Saturday, February 8, 2014

Window on Eurasia: Putin Seeking to Impose Iran-Like Repression on Russia, Commentator Says

Paul Goble

            Staunton, February 8 – Vladimir Putin is seeking to impose many of the same kinds of social constraints on Russians that the ayatollahs have imposed on Iranians for 35 years, a clear warning of the possibility that a once westernized country can move in the opposite direction but only at the cost of freedom and its future, according to a Russian commentator.

            Whether Putin is copying Iran “intentionally or accidentally,” Sergey Shelin argues in an article on, is less significant than the fact that the policies Putin is pursuing resemble those of the ayatollahs so closely that their implications should be a matter of concern not only for Russians but for Putin himself (

If one goes beyond Putin’s talk about “spiritual constraints,” the commentator continues, what he and his backers want is clear: “they want to create such a mass of prohibitions for us that everyone will think about them all the time” be it in the choice of the words they use on the Internet or the choice of friends they make.

Apparently to the current Russian regime, such permanently frightened people appear to be “the ideal object of administration and a guarantee of the eternity of the system.”

            “Unconsciously or perhaps even completely intentionally,” Shelin says, Putin and those who are pushing for such arrangements are “guided by the order which has ruled in Iran already 35 years following the victory of the popular revolution in 1979.” Indeed, he suggests, what the ayatollahs have done appeared to be “the dream of our guardians.”

            They want, Shelin says, to see religion penetrate into all aspects of life, they want control over the sexual lives of the population and want to prohibit homosexuality or even execute those who engage in homosexual acts, they want to “scrupulously filter Western films, music and so on,” and they want to monitor and regularly block access to the Internet and social media.

            Perhaps this should not have come as a surprise, the commentator says, given that Russia and Iran share many similarities: they are both large and multi-ethnic, they are both petro-states, they are both urban with low growth rates, and what is most concerning they were both “westernized” in the past but are moving away from that.

            The last shah was “a big modernizer.” His country featured “secular education, girls in mini-skirts, hordes of western specialists, porno films, agrarian reform and rock music and the development of contemporary industry and easy access to alcohol.” Moreover, under the shah, the Iranian economy grew rapidly, although the benefits were hardly equally distributed.

            But the shah was also a tyrant who, like Peter the Great, sought to “drive his people along the road of progress without any explanations.”  But in the end, the changes he introduced and the way he introduced them led to a revolution that not only led to his exile but to the imposition of new spiritual restrictions on behavior.

            When Ayatollah Khomeini returned to Iran, he put in place exactly the same “restrictions” which Putin and his regime are now copying.  But these restrictions reflected the nature not of Iran today but of the Iran of 35 years ago, when a majority of the population consisted of illiterate peasants and when bazaaris were only slightly removed from such people.

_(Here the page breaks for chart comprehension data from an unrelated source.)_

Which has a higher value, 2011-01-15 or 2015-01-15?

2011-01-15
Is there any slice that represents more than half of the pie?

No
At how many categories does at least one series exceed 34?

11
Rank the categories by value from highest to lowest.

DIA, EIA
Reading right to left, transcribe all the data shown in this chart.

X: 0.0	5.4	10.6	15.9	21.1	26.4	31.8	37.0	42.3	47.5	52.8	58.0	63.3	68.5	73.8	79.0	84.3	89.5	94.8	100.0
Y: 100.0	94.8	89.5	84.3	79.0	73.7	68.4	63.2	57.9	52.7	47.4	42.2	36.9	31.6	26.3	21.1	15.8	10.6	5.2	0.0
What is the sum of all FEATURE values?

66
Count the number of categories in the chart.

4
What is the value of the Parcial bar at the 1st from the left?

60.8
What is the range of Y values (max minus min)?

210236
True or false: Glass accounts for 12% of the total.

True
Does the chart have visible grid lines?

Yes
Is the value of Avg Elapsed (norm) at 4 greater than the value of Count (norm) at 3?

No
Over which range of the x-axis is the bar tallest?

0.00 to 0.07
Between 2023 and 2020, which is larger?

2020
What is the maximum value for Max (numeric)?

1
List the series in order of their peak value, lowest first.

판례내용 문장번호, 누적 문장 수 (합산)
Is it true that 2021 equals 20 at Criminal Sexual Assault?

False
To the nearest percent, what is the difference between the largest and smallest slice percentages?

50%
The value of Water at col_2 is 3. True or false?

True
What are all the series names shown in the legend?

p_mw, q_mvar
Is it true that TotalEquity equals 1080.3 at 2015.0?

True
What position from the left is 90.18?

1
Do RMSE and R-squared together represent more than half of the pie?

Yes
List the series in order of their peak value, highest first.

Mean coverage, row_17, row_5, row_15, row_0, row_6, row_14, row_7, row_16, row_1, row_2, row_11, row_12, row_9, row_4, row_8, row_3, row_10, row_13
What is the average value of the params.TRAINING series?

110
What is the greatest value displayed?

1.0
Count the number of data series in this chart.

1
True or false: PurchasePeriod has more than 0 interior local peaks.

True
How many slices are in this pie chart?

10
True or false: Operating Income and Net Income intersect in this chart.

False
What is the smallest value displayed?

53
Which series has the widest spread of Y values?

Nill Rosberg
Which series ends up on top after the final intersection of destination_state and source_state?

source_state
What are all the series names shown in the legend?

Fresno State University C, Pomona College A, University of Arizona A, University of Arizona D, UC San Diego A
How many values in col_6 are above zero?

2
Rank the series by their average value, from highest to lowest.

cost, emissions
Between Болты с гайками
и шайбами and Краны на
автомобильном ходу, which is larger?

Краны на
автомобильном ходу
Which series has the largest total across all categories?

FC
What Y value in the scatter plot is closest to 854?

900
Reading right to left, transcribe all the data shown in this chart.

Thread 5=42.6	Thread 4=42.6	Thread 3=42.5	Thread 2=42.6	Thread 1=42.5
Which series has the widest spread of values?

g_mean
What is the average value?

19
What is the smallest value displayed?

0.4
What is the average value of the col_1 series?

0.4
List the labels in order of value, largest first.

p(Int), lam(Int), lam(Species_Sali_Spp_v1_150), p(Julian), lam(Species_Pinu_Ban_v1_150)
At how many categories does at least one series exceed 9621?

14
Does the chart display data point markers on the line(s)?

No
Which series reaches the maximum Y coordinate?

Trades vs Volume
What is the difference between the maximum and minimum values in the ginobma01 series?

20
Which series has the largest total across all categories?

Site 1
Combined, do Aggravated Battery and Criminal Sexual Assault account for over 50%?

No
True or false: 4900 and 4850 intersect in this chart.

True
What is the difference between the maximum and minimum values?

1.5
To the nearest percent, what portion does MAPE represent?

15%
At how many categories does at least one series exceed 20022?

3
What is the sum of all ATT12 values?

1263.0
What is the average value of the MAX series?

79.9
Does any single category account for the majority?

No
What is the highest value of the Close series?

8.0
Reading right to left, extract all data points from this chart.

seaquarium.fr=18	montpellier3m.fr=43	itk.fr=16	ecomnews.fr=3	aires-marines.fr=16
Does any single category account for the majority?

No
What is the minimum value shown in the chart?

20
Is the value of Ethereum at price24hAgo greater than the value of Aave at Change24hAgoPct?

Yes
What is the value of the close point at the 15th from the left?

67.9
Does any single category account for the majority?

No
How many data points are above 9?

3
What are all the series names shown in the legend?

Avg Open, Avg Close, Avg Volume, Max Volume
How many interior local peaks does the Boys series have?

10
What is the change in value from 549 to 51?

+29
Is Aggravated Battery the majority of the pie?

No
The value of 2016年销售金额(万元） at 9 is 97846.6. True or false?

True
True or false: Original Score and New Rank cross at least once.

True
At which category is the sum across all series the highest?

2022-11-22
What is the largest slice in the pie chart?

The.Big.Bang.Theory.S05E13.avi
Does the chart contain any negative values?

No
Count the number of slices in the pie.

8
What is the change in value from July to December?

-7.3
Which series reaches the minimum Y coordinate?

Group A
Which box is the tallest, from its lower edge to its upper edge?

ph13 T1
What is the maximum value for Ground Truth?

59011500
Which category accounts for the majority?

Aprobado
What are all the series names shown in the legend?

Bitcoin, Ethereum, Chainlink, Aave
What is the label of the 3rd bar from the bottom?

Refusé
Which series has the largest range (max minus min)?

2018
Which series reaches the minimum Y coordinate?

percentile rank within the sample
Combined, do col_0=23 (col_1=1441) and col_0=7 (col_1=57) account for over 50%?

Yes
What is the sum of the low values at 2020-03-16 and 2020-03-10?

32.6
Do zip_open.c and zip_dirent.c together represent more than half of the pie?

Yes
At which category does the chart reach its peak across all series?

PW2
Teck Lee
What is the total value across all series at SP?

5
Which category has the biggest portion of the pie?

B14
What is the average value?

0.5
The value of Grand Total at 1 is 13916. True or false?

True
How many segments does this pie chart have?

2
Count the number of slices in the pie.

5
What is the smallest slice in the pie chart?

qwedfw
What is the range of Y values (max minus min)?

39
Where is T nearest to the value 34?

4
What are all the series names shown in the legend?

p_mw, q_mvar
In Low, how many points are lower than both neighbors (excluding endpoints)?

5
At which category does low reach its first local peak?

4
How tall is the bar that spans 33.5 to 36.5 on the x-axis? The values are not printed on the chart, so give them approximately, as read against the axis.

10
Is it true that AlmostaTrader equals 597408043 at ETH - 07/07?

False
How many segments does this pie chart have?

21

            At that time but not now in Iran and certainly not in Russia, the authority of the clergy was unquestioned, many women wore hijabs even though they didn’t have to, “the westernized minority of Iranians was surrounded by popular hatred,” and when, as a result of the strength of families, the population was growing rapidly.

            In 1979 and immediately thereafter, Shelin continues, the elimination of westernization seemed to be “a realistic task” in Iran, especially given the focus of the regime and the population on the war with Iraq, although with time, it became clear in Iran that it had only been “driven into the underground and would launch counter-attacks.”

            Today, “the typical Iranian is not a dark arrival from the village, but a literate urban resident.” Some prohibitions introduced and accepted after the revolution have begun to fall away, but “the most important” – “the segregation of women, the constant control over the way of life and recreation and clerical diktat” – have remained, even though they are increasingly viewed as “barbarism and an unbearable burden.”

            Initially, the ayatollahs saw these restrictions as something that helped them keep the population in check and themselves in power, Shelin argues, “but today the ruling clerical-police class of Iran has discovered that it has become the hostage of [these] ‘restrictions.’”  That is because if they are overturned by the population, there would be no role for the ayatollahs.

            That has led most of the Iranian clerics to dig in, but doing so has only heightened the tensions between the Iranian regime and the Iranian people.  If Putin and his team want to learn a lesson from Iran, Shelin concludes, that is the most important one, but it appears that he and they have learned just the opposite and ultimately self-destructive one.